Zoran Todorov

Personal information
- Full name: Zoran Todorov
- Date of birth: 31 October 1982 (age 43)
- Place of birth: Kočani, SFR Yugoslavia
- Height: 1.80 m (5 ft 11 in)
- Position: Midfielder

Senior career*
- Years: Team / Apps / (Gls)
- Osogovo
- 2001–2002: Bečej / 15 / (6)
- 2002–2003: Radnički Stobex / 26 / (4)
- 2003–2005: Mačva Šabac / 31 / (4)
- 2005–2006: Palić
- 2006–2007: Mačva Šabac / 22 / (2)
- 2007–2008: Zemun / 37 / (4)
- 2009: → Voždovac (loan) / 10 / (3)
- 2009–2012: Smederovo / 39 / (0)

= Zoran Todorov =

Macedonian footballer

Zoran Todorov (Macedonian: Зоран Тодоров; born 31 October 1982) is a Macedonian retired footballer.

==Club career==
Born in Kočani, SR Macedonia, SFR Yugoslavia, he started his career playing with his local club FK Osogovo in the Macedonian First League. Afterwards, he moved to Serbia where he played until 2005 in the Second League of Serbia and Montenegro with FK Bečej and FK Mačva Šabac. After a season with FK Palić in 2005, Todorov returned to Mačva playing in the same level, in the renamed Serbian First League (PLS).
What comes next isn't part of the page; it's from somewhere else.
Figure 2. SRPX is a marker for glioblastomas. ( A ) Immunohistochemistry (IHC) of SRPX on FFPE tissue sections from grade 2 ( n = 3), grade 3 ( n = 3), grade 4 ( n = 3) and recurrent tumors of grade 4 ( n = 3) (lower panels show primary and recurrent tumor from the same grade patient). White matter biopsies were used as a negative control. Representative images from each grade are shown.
In the summer of 2007 he moved to FK Zemun; however, after their relegation in 2008 he was loaned to FK Voždovac playing back in the PLS. Regular playing time helped him sign a three-year contract with Serbian SuperLiga side FK Smederevo in the summer of 2009.

==Administrative career==
In December 2017, Zoran was announced as Youth Coordinator of FK Osogovo.